Every entry below is to be copied word for word, with its pictures removed.
=======
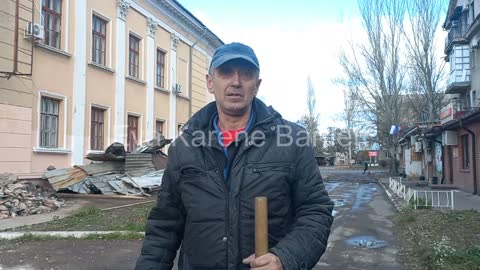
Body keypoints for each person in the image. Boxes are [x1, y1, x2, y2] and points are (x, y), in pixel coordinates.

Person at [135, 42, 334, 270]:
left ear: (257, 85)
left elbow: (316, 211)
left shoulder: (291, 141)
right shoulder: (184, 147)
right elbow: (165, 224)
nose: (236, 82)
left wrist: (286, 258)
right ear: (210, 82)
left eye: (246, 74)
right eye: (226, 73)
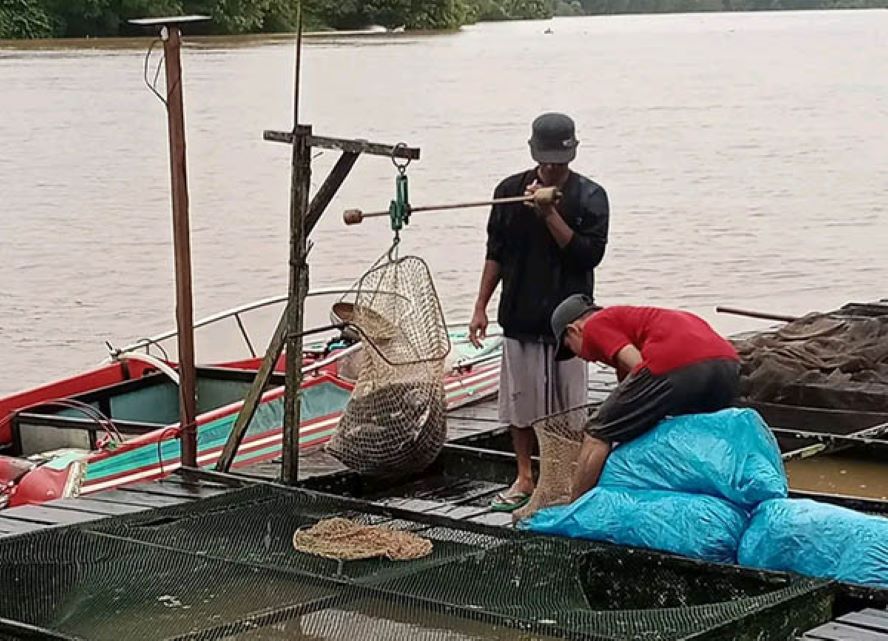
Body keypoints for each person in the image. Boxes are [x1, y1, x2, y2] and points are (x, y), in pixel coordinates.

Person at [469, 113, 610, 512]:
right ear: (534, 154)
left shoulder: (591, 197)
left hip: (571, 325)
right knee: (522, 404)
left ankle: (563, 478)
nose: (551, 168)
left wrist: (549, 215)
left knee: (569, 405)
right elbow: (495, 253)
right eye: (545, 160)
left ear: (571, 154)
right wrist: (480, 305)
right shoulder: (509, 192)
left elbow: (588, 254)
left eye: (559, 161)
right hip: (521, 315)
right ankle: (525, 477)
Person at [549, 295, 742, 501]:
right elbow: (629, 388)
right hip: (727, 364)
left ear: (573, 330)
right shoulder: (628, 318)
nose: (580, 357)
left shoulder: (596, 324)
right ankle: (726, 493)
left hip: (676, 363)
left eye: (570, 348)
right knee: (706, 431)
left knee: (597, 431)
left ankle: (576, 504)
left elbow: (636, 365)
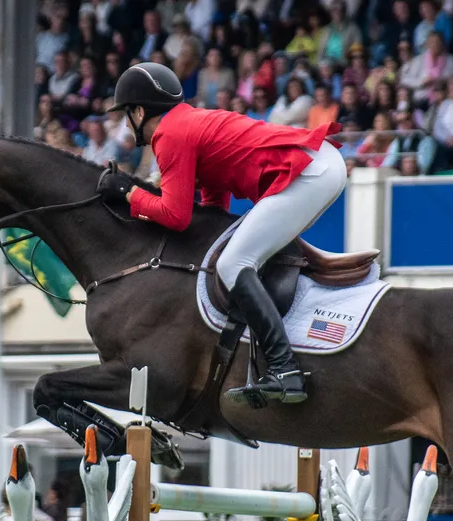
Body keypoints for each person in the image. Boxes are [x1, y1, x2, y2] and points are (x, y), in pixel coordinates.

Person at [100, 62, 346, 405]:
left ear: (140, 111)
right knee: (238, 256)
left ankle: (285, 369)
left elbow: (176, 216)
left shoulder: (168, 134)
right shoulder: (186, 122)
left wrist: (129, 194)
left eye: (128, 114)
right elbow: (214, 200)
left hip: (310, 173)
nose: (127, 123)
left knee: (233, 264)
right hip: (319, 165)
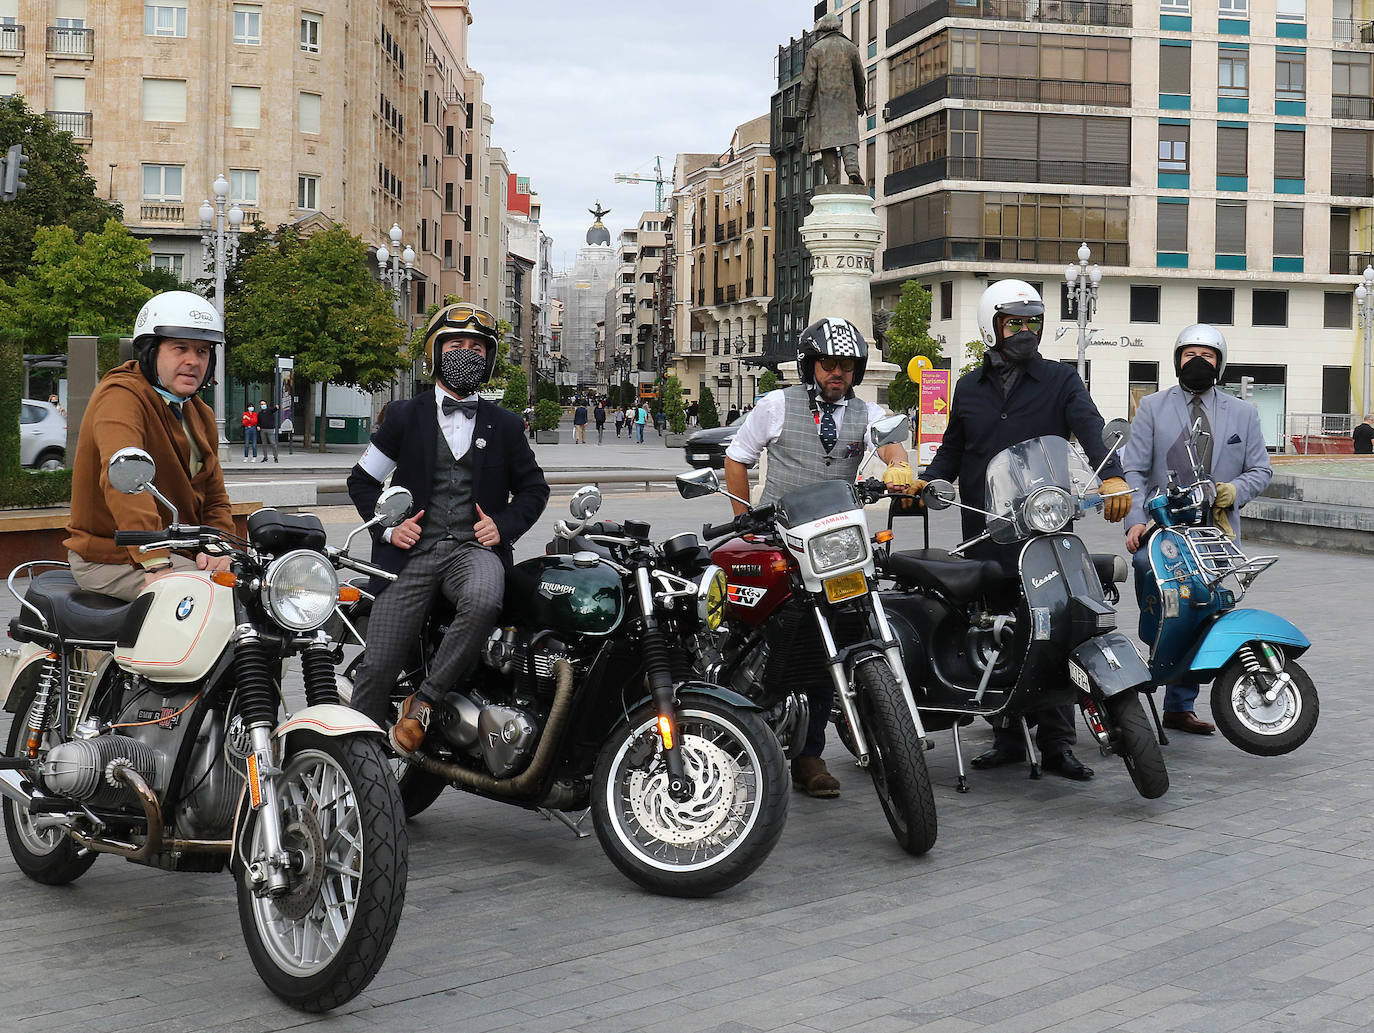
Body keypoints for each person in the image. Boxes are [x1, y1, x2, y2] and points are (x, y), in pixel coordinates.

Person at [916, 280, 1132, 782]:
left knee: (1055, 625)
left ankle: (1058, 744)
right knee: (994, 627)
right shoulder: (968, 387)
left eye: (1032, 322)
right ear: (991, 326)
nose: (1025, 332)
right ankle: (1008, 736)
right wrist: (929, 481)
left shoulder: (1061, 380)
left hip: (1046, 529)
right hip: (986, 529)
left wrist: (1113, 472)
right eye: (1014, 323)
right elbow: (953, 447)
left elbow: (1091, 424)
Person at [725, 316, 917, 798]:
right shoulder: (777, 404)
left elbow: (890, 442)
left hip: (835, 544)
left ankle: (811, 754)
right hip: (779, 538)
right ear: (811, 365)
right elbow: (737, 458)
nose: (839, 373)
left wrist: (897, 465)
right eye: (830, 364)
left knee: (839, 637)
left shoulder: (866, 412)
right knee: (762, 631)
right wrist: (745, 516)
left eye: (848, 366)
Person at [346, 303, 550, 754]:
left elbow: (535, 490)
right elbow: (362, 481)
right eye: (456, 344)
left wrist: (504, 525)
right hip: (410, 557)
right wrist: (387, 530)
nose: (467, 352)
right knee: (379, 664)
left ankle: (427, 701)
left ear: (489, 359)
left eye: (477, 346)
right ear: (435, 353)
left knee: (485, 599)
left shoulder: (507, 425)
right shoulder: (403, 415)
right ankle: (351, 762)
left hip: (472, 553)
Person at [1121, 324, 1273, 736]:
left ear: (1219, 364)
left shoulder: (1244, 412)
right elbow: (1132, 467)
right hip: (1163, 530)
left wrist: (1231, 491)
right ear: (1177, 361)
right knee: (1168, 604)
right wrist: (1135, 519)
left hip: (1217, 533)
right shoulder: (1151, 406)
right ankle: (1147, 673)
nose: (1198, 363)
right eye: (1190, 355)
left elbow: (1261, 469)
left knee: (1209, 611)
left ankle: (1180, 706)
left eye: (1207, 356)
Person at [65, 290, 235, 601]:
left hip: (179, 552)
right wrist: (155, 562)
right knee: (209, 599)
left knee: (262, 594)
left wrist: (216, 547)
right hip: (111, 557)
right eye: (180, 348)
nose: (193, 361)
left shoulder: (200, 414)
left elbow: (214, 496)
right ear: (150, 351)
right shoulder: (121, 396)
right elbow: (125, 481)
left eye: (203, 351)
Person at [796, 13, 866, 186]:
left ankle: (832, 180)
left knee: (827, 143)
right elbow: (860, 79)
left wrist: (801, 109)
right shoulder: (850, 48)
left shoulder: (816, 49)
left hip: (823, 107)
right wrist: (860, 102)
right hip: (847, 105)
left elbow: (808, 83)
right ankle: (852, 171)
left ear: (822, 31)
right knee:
=======
**ANSWER BOX:**
Body keypoints for each person in the image. Boxes are [x1, y1, x2, y2] and points are (x, y), in pixel coordinates.

Person at [135, 42, 334, 270]:
left ear: (257, 85)
left elbow: (316, 211)
left shoulder: (291, 141)
right shoulder: (184, 147)
right elbow: (165, 224)
nose: (236, 82)
left wrist: (286, 258)
right ear: (210, 82)
left eye: (246, 74)
right eye: (226, 73)
Body keypoints for each person in the image. Boxes are [x1, y1, x2, y2] and points are (x, y), in pixel coordinates.

Person at [469, 113, 610, 512]:
right ear: (534, 154)
left shoulder: (591, 197)
left hip: (571, 325)
right knee: (522, 404)
left ankle: (563, 478)
nose: (551, 168)
left wrist: (549, 215)
left knee: (569, 405)
right elbow: (495, 253)
right eye: (545, 160)
left ear: (571, 154)
right wrist: (480, 305)
right shoulder: (509, 192)
left elbow: (588, 254)
left eye: (559, 161)
right hip: (521, 315)
right ankle: (525, 477)
Person at [549, 295, 742, 501]:
right elbow: (629, 388)
right hip: (727, 364)
left ear: (573, 330)
right shoulder: (628, 318)
nose: (580, 357)
left shoulder: (596, 324)
right ankle: (726, 493)
left hip: (676, 363)
left eye: (570, 348)
right knee: (706, 431)
left knee: (597, 431)
left ankle: (576, 504)
left elbow: (636, 365)
Body keypoints for each person in the image. Boxes are [x1, y1, x2, y2] and points are (x, y), in pixel coordinates.

Person at [100, 62, 346, 405]:
left ear: (140, 111)
right knee: (238, 256)
left ankle: (285, 369)
left elbow: (176, 216)
left shoulder: (168, 134)
right shoulder: (186, 122)
left wrist: (129, 194)
left eye: (128, 114)
right elbow: (214, 200)
left hip: (310, 173)
nose: (127, 123)
left knee: (233, 264)
right hip: (319, 165)
Body keypoints for each person in the image. Boxes are [x1, y1, x2, y2] and points are (x, y), in pixel coordinates.

Person at [916, 280, 1132, 782]:
left knee: (1055, 625)
left ankle: (1058, 744)
right knee: (994, 627)
right shoulder: (968, 387)
left eye: (1032, 322)
right ear: (991, 326)
nose: (1025, 332)
right ankle: (1008, 736)
right wrist: (929, 481)
left shoulder: (1061, 380)
left hip: (1046, 529)
right hip: (986, 529)
left wrist: (1113, 472)
right eye: (1014, 323)
right elbow: (953, 447)
left elbow: (1091, 424)
Person at [725, 316, 917, 798]:
right shoulder: (777, 404)
left elbow: (890, 442)
left hip: (835, 544)
left ankle: (811, 754)
right hip: (779, 538)
right ear: (811, 365)
right elbow: (737, 458)
nose: (839, 373)
left wrist: (897, 465)
right eye: (830, 364)
left knee: (839, 637)
left shoulder: (866, 412)
right knee: (762, 631)
right wrist: (745, 516)
left eye: (848, 366)
Person at [346, 303, 550, 754]:
left elbow: (535, 490)
right elbow: (362, 481)
right eye: (456, 344)
left wrist: (504, 525)
right hip: (410, 557)
right wrist: (387, 530)
nose: (467, 352)
right knee: (379, 664)
left ankle: (427, 701)
left ear: (489, 359)
left eye: (477, 346)
right ear: (435, 353)
left knee: (485, 599)
left shoulder: (507, 425)
right shoulder: (403, 415)
right ankle: (351, 762)
left hip: (472, 553)
Person at [1121, 324, 1273, 736]:
left ear: (1219, 364)
left shoulder: (1244, 412)
right elbow: (1132, 467)
right hip: (1163, 530)
left wrist: (1231, 491)
right ear: (1177, 361)
right knee: (1168, 604)
right wrist: (1135, 519)
left hip: (1217, 533)
right shoulder: (1151, 406)
right ankle: (1147, 673)
nose: (1198, 363)
right eye: (1190, 355)
left elbow: (1261, 469)
left knee: (1209, 611)
left ankle: (1180, 706)
left eye: (1207, 356)
Person at [65, 290, 235, 601]:
left hip: (179, 552)
right wrist: (155, 562)
right knee: (209, 599)
left knee: (262, 594)
left wrist: (216, 547)
right hip: (111, 557)
right eye: (180, 348)
nose: (193, 361)
left shoulder: (200, 414)
left elbow: (214, 496)
right ear: (150, 351)
right shoulder: (121, 396)
right elbow: (125, 481)
left eye: (203, 351)
Person at [796, 13, 866, 186]:
left ankle: (832, 180)
left knee: (827, 143)
right elbow: (860, 79)
left wrist: (801, 109)
right shoulder: (850, 48)
left shoulder: (816, 49)
left hip: (823, 107)
right wrist: (860, 102)
right hip: (847, 105)
left elbow: (808, 83)
right ankle: (852, 171)
left ear: (822, 31)
right knee:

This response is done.